The start of the assault by the Syrian Democratic Forces (SDF) came as Iraqi forces fought inside Mosul for the third day running amid fierce jihadist resistance.

The two cities are the last major urban centers under IS control after the jihadists suffered a string of territorial losses in Iraq and Syria over the past year.

The US-led coalition battling IS is backing both assaults, hoping to deal a knockout blow to the self-styled “caliphate” it declared in mid-2014.


Jihan Sheikh Ahmed (center), a spokeswoman for the Syrian Democratic Forces (SDF), holds a press conference in the town of Ain Issa, some 50 kilometers north of Raqa, on Sunday, to announce that the US-backed alliance has began a long-awaited operation to capture the Islamic State group’s de facto Syrian capital Raqa. AFP PHOTO

Jihan Sheikh Ahmed (center), a spokeswoman for the Syrian Democratic Forces (SDF), holds a press conference in the town of Ain Issa, some 50 kilometers north of Raqa, on Sunday, to announce that the US-backed alliance has began a long-awaited operation to capture the Islamic State group’s de facto Syrian capital Raqa. AFP PHOTO

SDF commanders announced the start of the Raqa operation in Ain Issa, some 50 kilometers north of the city.

“The major battle to liberate Raqa and its surroundings has begun,” SDF spokeswoman Jihan Sheikh Ahmed said.

Operation “Wrath of the Euphrates” involves some 30,000 fighters and began on Saturday night, Ahmed said.

SDF forces are advancing on three fronts, from Ain Issa and Tal Abyad to the north of Raqa, and from the village of Makman to the east.

SDF spokesman Talal Sello told AFP forces would first seize areas around Raqa before taking the city itself.

“The fight will not be easy, and will require accurate and careful operations because IS will defend its bastion knowing that the loss of Raqa will mean it is finished in Syria,” Sello said.

US Defense Secretary Ashton Carter echoed that sentiment.

“As in Mosul, the fight will not be easy and there is hard work ahead, but it is necessary to end the fiction of ISIL’s caliphate and disrupt the group’s ability to carry out terror attacks against the United States, our allies and our partners,” Carter said, using an alternative name for IS.

An AFP correspondent in Ain Issa Sunday saw dozens of SDF fighters heading for the front line. Near Ain Issa, the AFP correspondent saw at least one soldier who had US markings on his helmet with SDF fighters. According to an SDF source, 50 US military advisers would be involved in the operation, particularly to guide air strikes.

Driving IS from Mosul and Raqa has been the endgame since the US-led coalition launched air strikes against it in summer 2014.

In Mosul, Iraqi forces were clearing eastern neighborhoods, nearly three weeks into the offensive there.
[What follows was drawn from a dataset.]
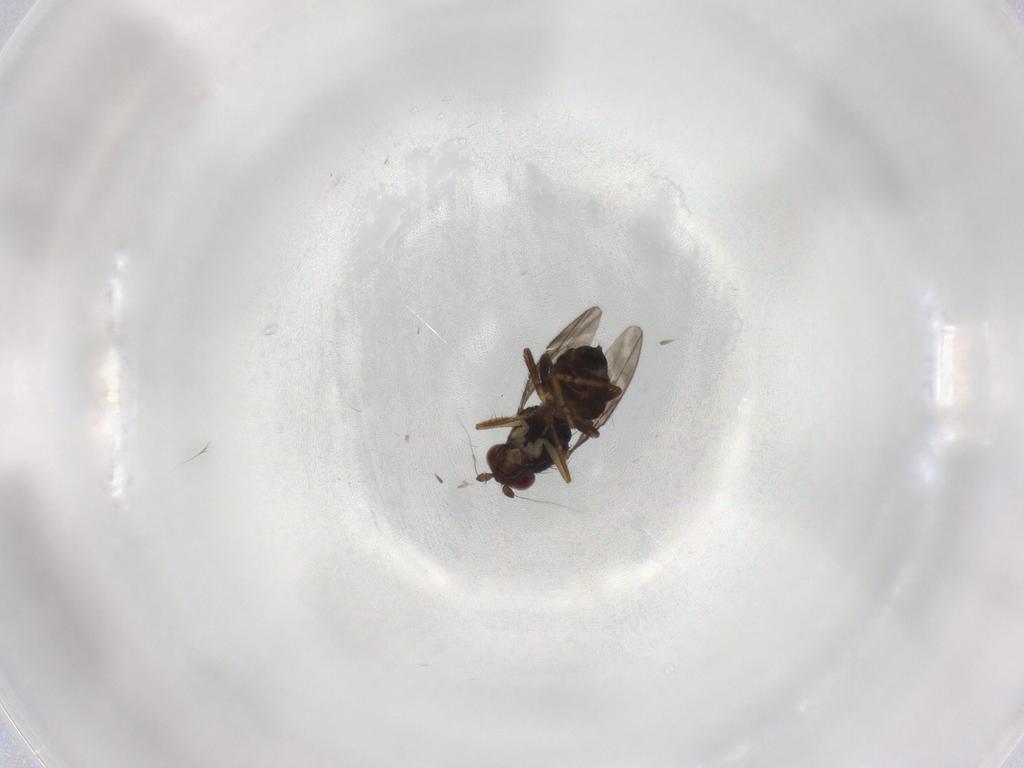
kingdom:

“Resistance is very heavy and they (IS) have suffered major losses,” Staff Lieutenant General Abdelghani al-Assadi of the elite Counter-Terrorism Service told AFP.

Soldiers from the army’s 9th Armored Division also battled jihadists in a southeastern neighborhood, an AFP correspondent reported.

IS has responded to the Mosul assault with a string of diversionary attacks. It claimed responsibility for suicide bombings on Sunday in Tikrit and Samarra, two cities north of Baghdad. Officials said at least 25 people were killed and more than 50 wounded.

On Monday, Amnesty International said that Iraqi Kurdish forces have driven out hundreds of Arabs from Kirkuk, in northern Iraq, and destroyed their homes, apparently in retaliation for an attack by IS on October 21.